Hacía frío alrededor de nuestra pequeña tienda. Y estaba todo tan oscuro como el ojo de la ardilla muerta, y algo quería entrar. Y, por primera vez en mi vida, comprendí que la oscuridad no termina con la luz de la mañana. Los dientes me castañeteaban. Me arrebujé contra Simón y le robé un poco de su calor. Sentí su respiración, suave y lenta, contra mi mejilla. Al cabo de un rato, le sacudí, despertándole, y le dije que regresaríamos a casa cuando saliera el sol, que no iba a acompañarle. El empezó a discutir, pero entonces percibió algo en mi tono de voz, algo que no comprendió; se limitó a sacudir la cabeza y se volvió a dormir.
A la mañana siguiente, la manta estaba húmeda por el rocío, y los dos teníamos la piel fría y húmeda.

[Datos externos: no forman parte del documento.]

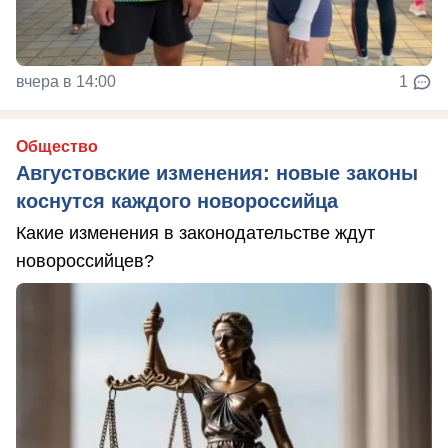
вчера в 14:00
1
Общество
Августовские изменения: новые законы
коснутся каждого новороссийца
Какие изменения в законодательстве ждут
новороссийцев?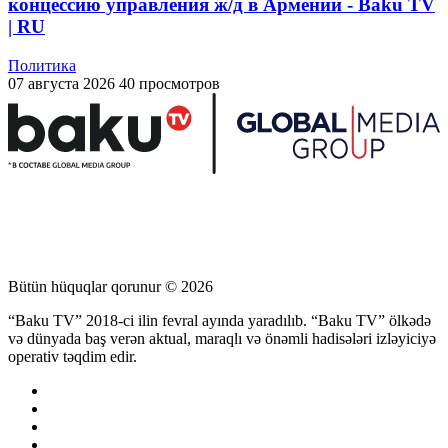
концессию управления ж/д в Армении - Baku TV
| RU
Политика
07 августа 2026
40 просмотров
Bütün hüquqlar qorunur © 2026
“Baku TV” 2018-ci ilin fevral ayında yaradılıb. “Baku TV” ölkədə
və dünyada baş verən aktual, maraqlı və önəmli hadisələri izləyiciyə
operativ təqdim edir.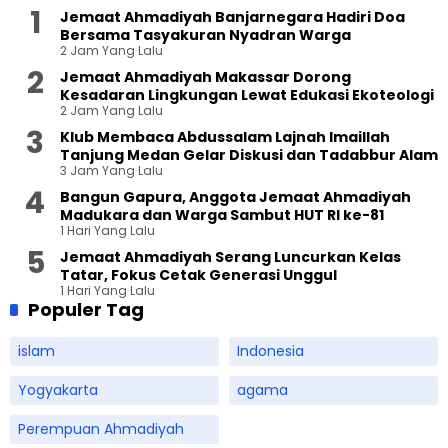
Jemaat Ahmadiyah Banjarnegara Hadiri Doa
Bersama Tasyakuran Nyadran Warga
2 Jam Yang Lalu
Jemaat Ahmadiyah Makassar Dorong
Kesadaran Lingkungan Lewat Edukasi Ekoteologi
2 Jam Yang Lalu
Klub Membaca Abdussalam Lajnah Imaillah
Tanjung Medan Gelar Diskusi dan Tadabbur Alam
3 Jam Yang Lalu
Bangun Gapura, Anggota Jemaat Ahmadiyah
Madukara dan Warga Sambut HUT RI ke-81
1 Hari Yang Lalu
Jemaat Ahmadiyah Serang Luncurkan Kelas
Tatar, Fokus Cetak Generasi Unggul
1 Hari Yang Lalu
Populer Tag
islam
Indonesia
Yogyakarta
agama
Perempuan Ahmadiyah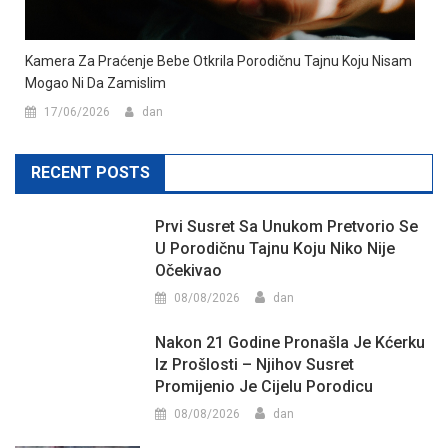
Kamera Za Praćenje Bebe Otkrila Porodičnu Tajnu Koju Nisam
Mogao Ni Da Zamislim
17/06/2026
dan
RECENT POSTS
Prvi Susret Sa Unukom Pretvorio Se
U Porodičnu Tajnu Koju Niko Nije
Očekivao
08/08/2026
dan
Nakon 21 Godine Pronašla Je Kćerku
Iz Prošlosti – Njihov Susret
Promijenio Je Cijelu Porodicu
08/08/2026
dan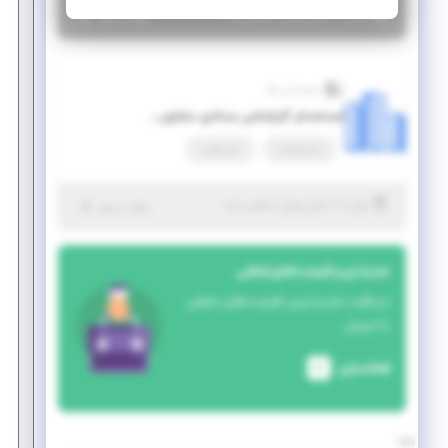
|
۶ سال پیش
تهران
| منقضی شده
جزئیات بیشتر
شمیم آتی نگر
استخدام کارشناس ستادی مشاوره مدیریت (مدیریت، اقتصاد و مهندسی صنایع)
تمام وقت
پاره وقت
|
۷ سال پیش
تهران
| منقضی شده
جزئیات بیشتر
جدیدترین فرصت‌های شغلی
دریافت جدیدترین فرصت‌های شغلی
با ایمیل
فعالسازی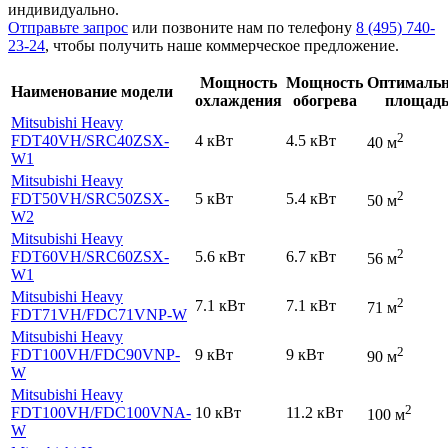
индивидуально.
Отправьте запрос
или позвоните нам по телефону
8 (495) 740-
23-24
, чтобы получить наше коммерческое предложение.
Мощность
Мощность
Оптималь
Наименование модели
охлаждения
обогрева
площад
Mitsubishi Heavy
2
FDT40VH
/SRC40ZSX-
4 кВт
4.5 кВт
40 м
W1
Mitsubishi Heavy
2
FDT50VH
/SRC50ZSX-
5 кВт
5.4 кВт
50 м
W2
Mitsubishi Heavy
2
FDT60VH
/SRC60ZSX-
5.6 кВт
6.7 кВт
56 м
W1
Mitsubishi Heavy
2
7.1 кВт
7.1 кВт
71 м
FDT71VH
/FDC71VNP-W
Mitsubishi Heavy
2
FDT100VH
/FDC90VNP-
9 кВт
9 кВт
90 м
W
Mitsubishi Heavy
2
FDT100VH
/FDC100VNA-
10 кВт
11.2 кВт
100 м
W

Recogimos las cosas, dejamos las piedras donde estaban y regresamos a casa. No nos hablamos durante el trayecto.
Papá estaba durmiendo cuando llegamos. Simón dejó nuestras cosas en el dormitorio y después salió a la luz del sol. Yo me fui al sótano.
Estaba muy oscuro allí abajo, pero me senté en la escalera de madera sin encender la luz. Desde los rincones en sombras no llegaba ningún sonido, pero yo sabía que mamá estaba allí.
—Nos hemos escapado, pero hemos vuelto —dije al fin—. Yo tuve la idea de volvernos.
A través de las tablillas del ventanuco vi la hierba verde. Una regadera automática se puso en marcha con un suspiro. En alguna parte del vecindario, unos chicos gritaban. Pero yo sólo presté atención a las sombras.
—Simón quería seguir—dije—, pero yo hice que regresáramos. Ha sido idea mía volver a casa.
Permanecí allí sentado unos minutos más, pero no se me ocurrió nada más que decir. Finalmente, me levanté, me sacudí el polvo y subí la escalera para echarme una siesta.
Una semana después del Día del Trabajo, papá insistió en que fuéramos a la playa para pasar el fin de semana. Nos marchamos el viernes por la tarde, y nos dirigimos directamente a Ocean City. Mamá permanecía sentada, sola, en el asiento de atrás. Papá y tía Helen ocupaban los asientos de delante, y Simón y yo nos apretábamos en el fondo de la furgoneta. Pero Simón se negó a contar vacas conmigo, a hablarme o a jugar con los aviones de juguete que yo me había traído.